Within the past two years or so it seems as though psychedelic shoegaze inspired rock and pop bands have been oozing through the cracks and into the mainstream. Some of these bands have been around making this kind of music forever; I am thinking here of The Jesus and Mary Chain, The Cure, The Brian Jonestown Massacre, and The War on Drugs just to touch on some of the big ones.
But then there are bands like Canada’s Black Mountain and the short lived Liz Harris vehicle Helen, that have also released excellent work without being recognized for it. But alas there are building blocks and when one looks at a building they see an amalgamation of bricks but not all the bricks at once.

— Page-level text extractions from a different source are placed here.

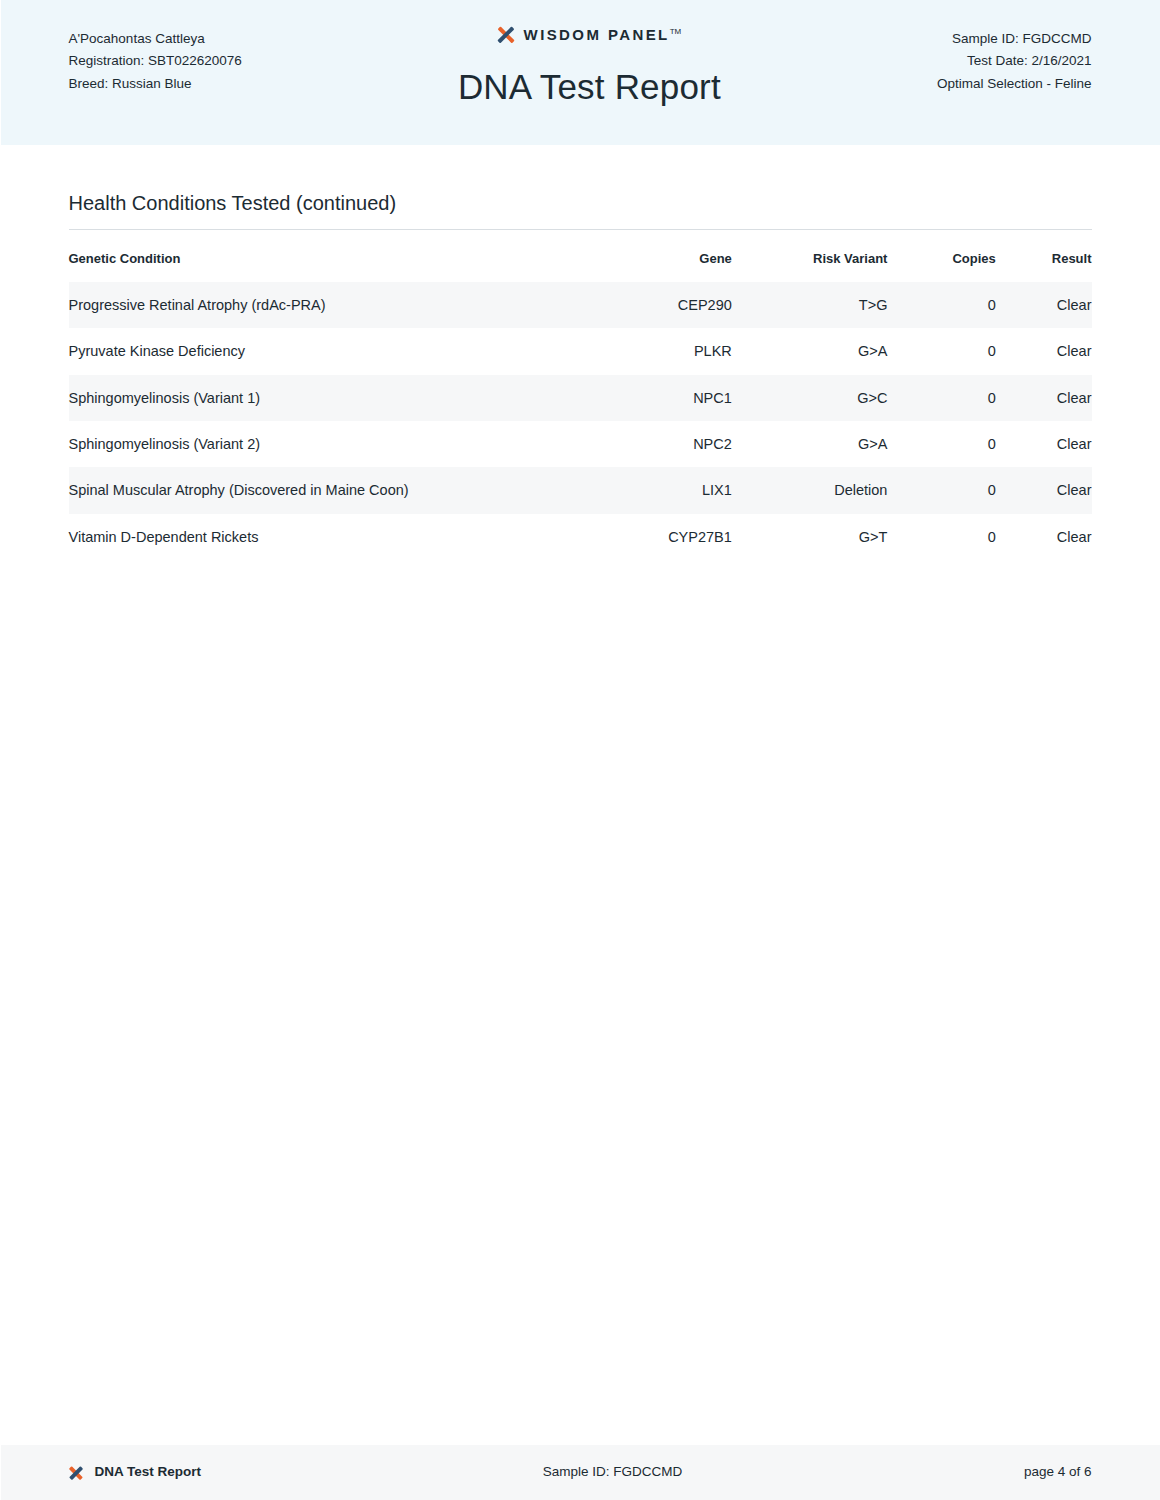A'Pocahontas Cattleya
Registration: SBT022620076
Breed: Russian Blue
WISDOM PANELTM
DNA Test Report
Sample ID: FGDCCMD
Test Date: 2/16/2021
Optimal Selection - Feline
Health Conditions Tested (continued)
| Genetic Condition | Gene | Risk Variant | Copies | Result |
| --- | --- | --- | --- | --- |
| Progressive Retinal Atrophy (rdAc-PRA) | CEP290 | T>G | 0 | Clear |
| Pyruvate Kinase Deficiency | PLKR | G>A | 0 | Clear |
| Sphingomyelinosis (Variant 1) | NPC1 | G>C | 0 | Clear |
| Sphingomyelinosis (Variant 2) | NPC2 | G>A | 0 | Clear |
| Spinal Muscular Atrophy (Discovered in Maine Coon) | LIX1 | Deletion | 0 | Clear |
| Vitamin D-Dependent Rickets | CYP27B1 | G>T | 0 | Clear |
DNA Test Report
Sample ID: FGDCCMD
page 4 of 6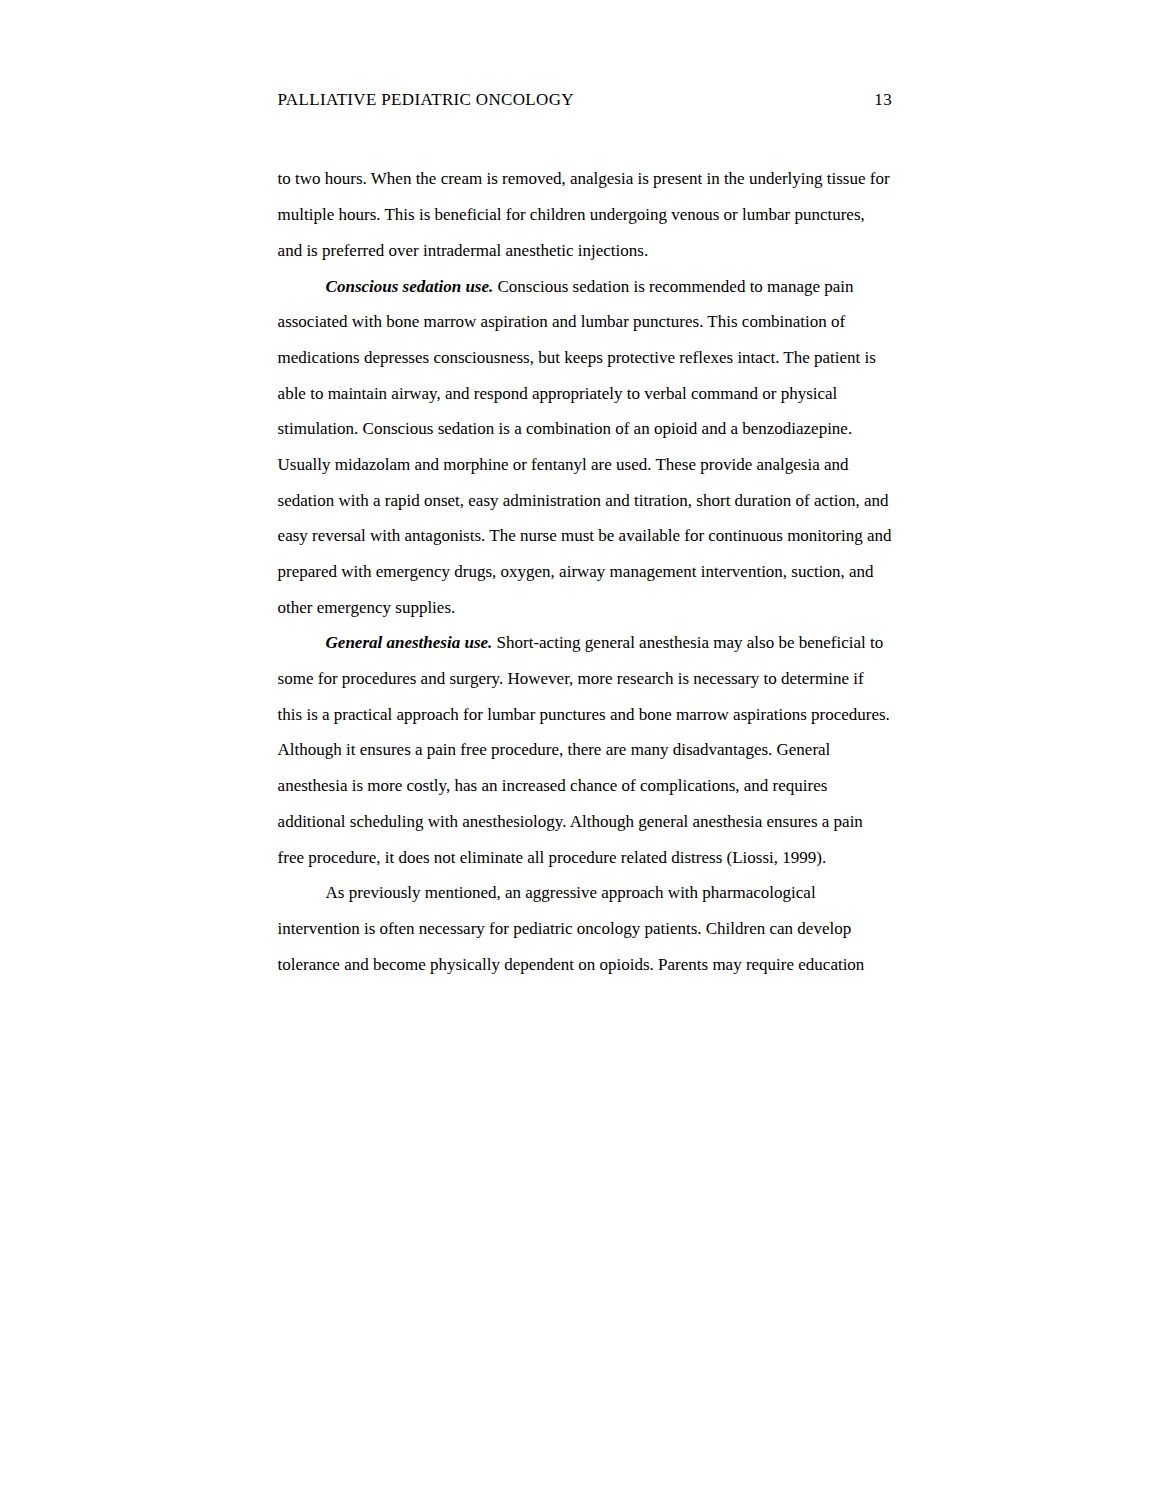Palliative Pediatric Oncology 13
to two hours. When the cream is removed, analgesia is present in the underlying tissue for multiple hours. This is beneficial for children undergoing venous or lumbar punctures, and is preferred over intradermal anesthetic injections.
Conscious sedation use. Conscious sedation is recommended to manage pain associated with bone marrow aspiration and lumbar punctures. This combination of medications depresses consciousness, but keeps protective reflexes intact. The patient is able to maintain airway, and respond appropriately to verbal command or physical stimulation. Conscious sedation is a combination of an opioid and a benzodiazepine. Usually midazolam and morphine or fentanyl are used. These provide analgesia and sedation with a rapid onset, easy administration and titration, short duration of action, and easy reversal with antagonists. The nurse must be available for continuous monitoring and prepared with emergency drugs, oxygen, airway management intervention, suction, and other emergency supplies.
General anesthesia use. Short-acting general anesthesia may also be beneficial to some for procedures and surgery. However, more research is necessary to determine if this is a practical approach for lumbar punctures and bone marrow aspirations procedures. Although it ensures a pain free procedure, there are many disadvantages. General anesthesia is more costly, has an increased chance of complications, and requires additional scheduling with anesthesiology. Although general anesthesia ensures a pain free procedure, it does not eliminate all procedure related distress (Liossi, 1999).
As previously mentioned, an aggressive approach with pharmacological intervention is often necessary for pediatric oncology patients. Children can develop tolerance and become physically dependent on opioids. Parents may require education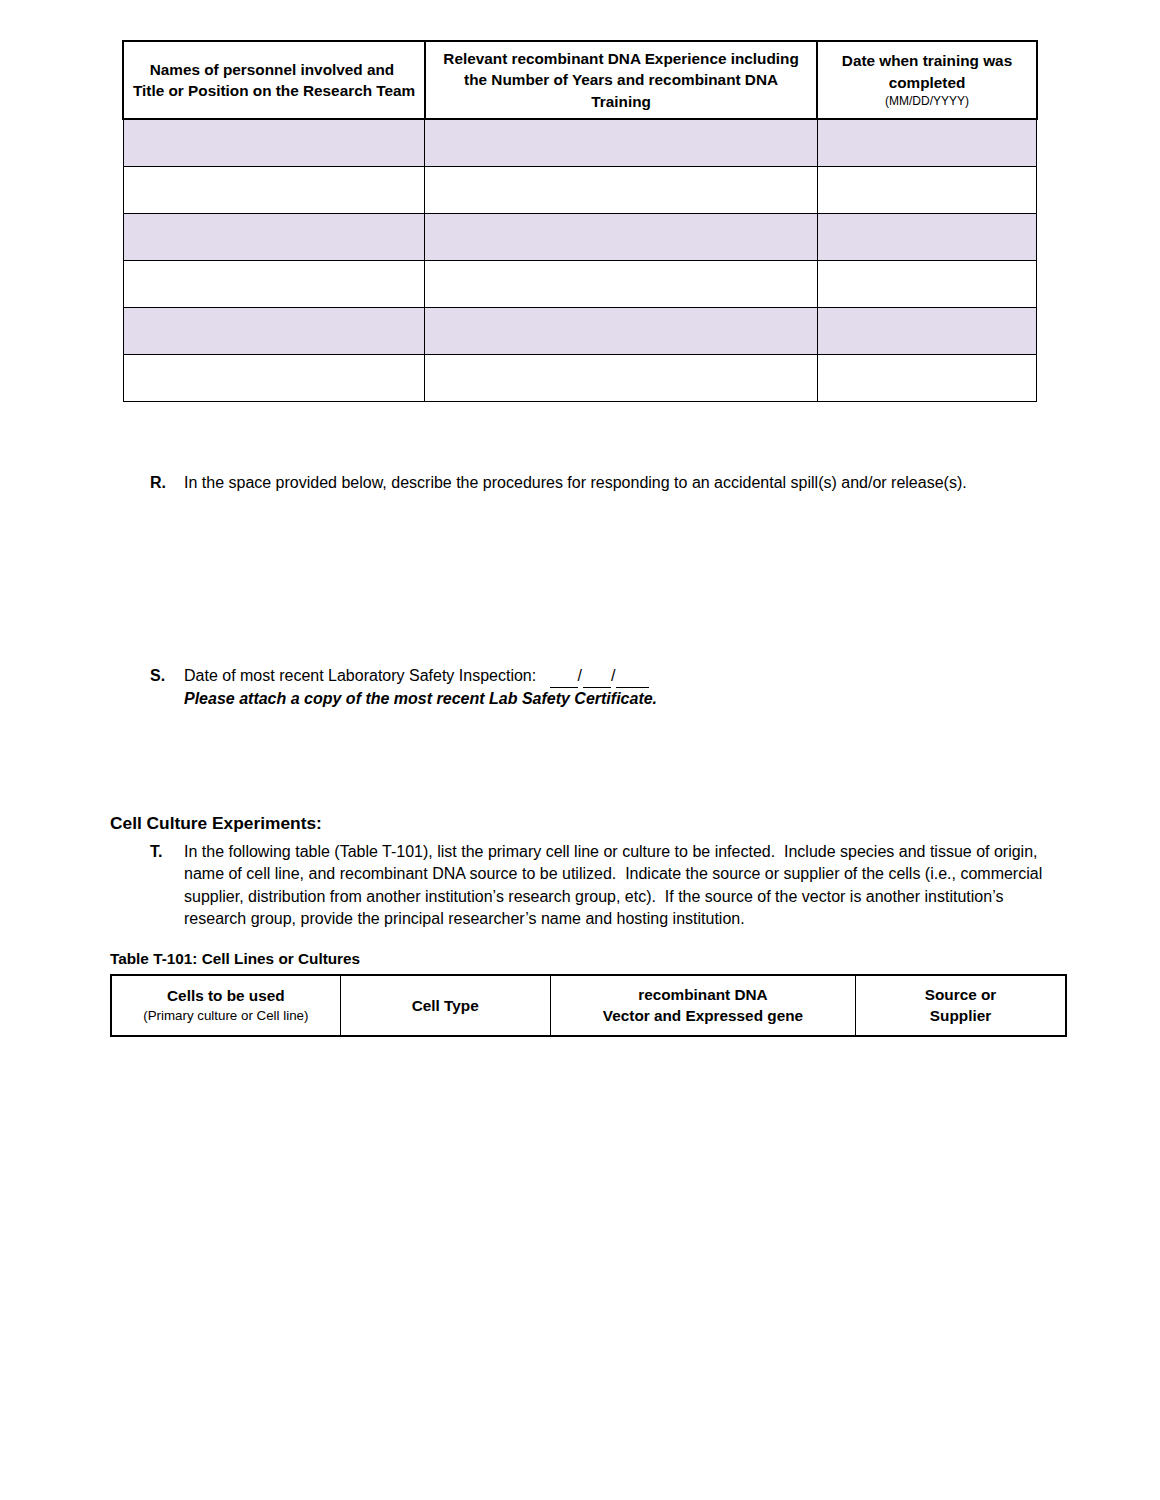| Names of personnel involved and Title or Position on the Research Team | Relevant recombinant DNA Experience including the Number of Years and recombinant DNA Training | Date when training was completed (MM/DD/YYYY) |
| --- | --- | --- |
R.
In the space provided below, describe the procedures for responding to an accidental spill(s) and/or release(s).
S.
Date of most recent Laboratory Safety Inspection: / /
Please attach a copy of the most recent Lab Safety Certificate.
Cell Culture Experiments:
T.
In the following table (Table T-101), list the primary cell line or culture to be infected. Include species and tissue of origin, name of cell line, and recombinant DNA source to be utilized. Indicate the source or supplier of the cells (i.e., commercial supplier, distribution from another institution’s research group, etc). If the source of the vector is another institution’s research group, provide the principal researcher’s name and hosting institution.
Table T-101: Cell Lines or Cultures
| Cells to be used (Primary culture or Cell line) | Cell Type | recombinant DNA Vector and Expressed gene | Source or Supplier |
| --- | --- | --- | --- |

Another shoegaze brick in the wall so to speak is the ambient Arizona haze-rockers Dirt Friends. They formed back in the beginning of 2015 after a few other projects their members were working on went on hiatus. Their first record, the poetic Sunsets & Night Sweats, put out by Tucson indie label Commercial Appeal Records, dips its toes into the waters of shoegaze but keeps the hiss and fuzz to a bare minimum and instead lets poppy hooks and jangly guitars do most of the work here.
It’s hard not to take the bait on tunes like the sing-song-y “Easy,” a college rock radio hit if ever there was one. Or how about the well-crafted mix of guitar textures and “fuck all” friendly lyricism of “Dump 'Em Out.” Then there’s the lo-fi electricity on the shimmering “Shit Cologne” which plays like a slightly more reserved version of something out of the early Modest Mouse catalogue, though unlike Isaak Brock who unleashes his fury like Bruce Banner becoming the Hulk singer Nick Livak likes to hang back, seeming to let the words release themselves.
The closest he seems to come to anger is “Chili Dogs” which despite its silly title is a straight faced look at the shittier points of life, such as the heart blistering lines “there's a limit to how much you think that you should drink / and you never end up going home with the woman that you wanted it to be.” Then there’s this gem from the equally boozy “Night Cap” on which Livak laments “well the doctor says that i should stay off my feet / to take advice like that is impossible for me / ‘cause I’m always on the run.”
If anything Sunsets & Night Sweats merely winks in the direction of full on shoegaze, though it still bears a phosphorescent sheen that would have been impossible without those genres subtle influences. But Sunsets & Night Sweats is essentially an indie pop record, and a rather marvelous one at that.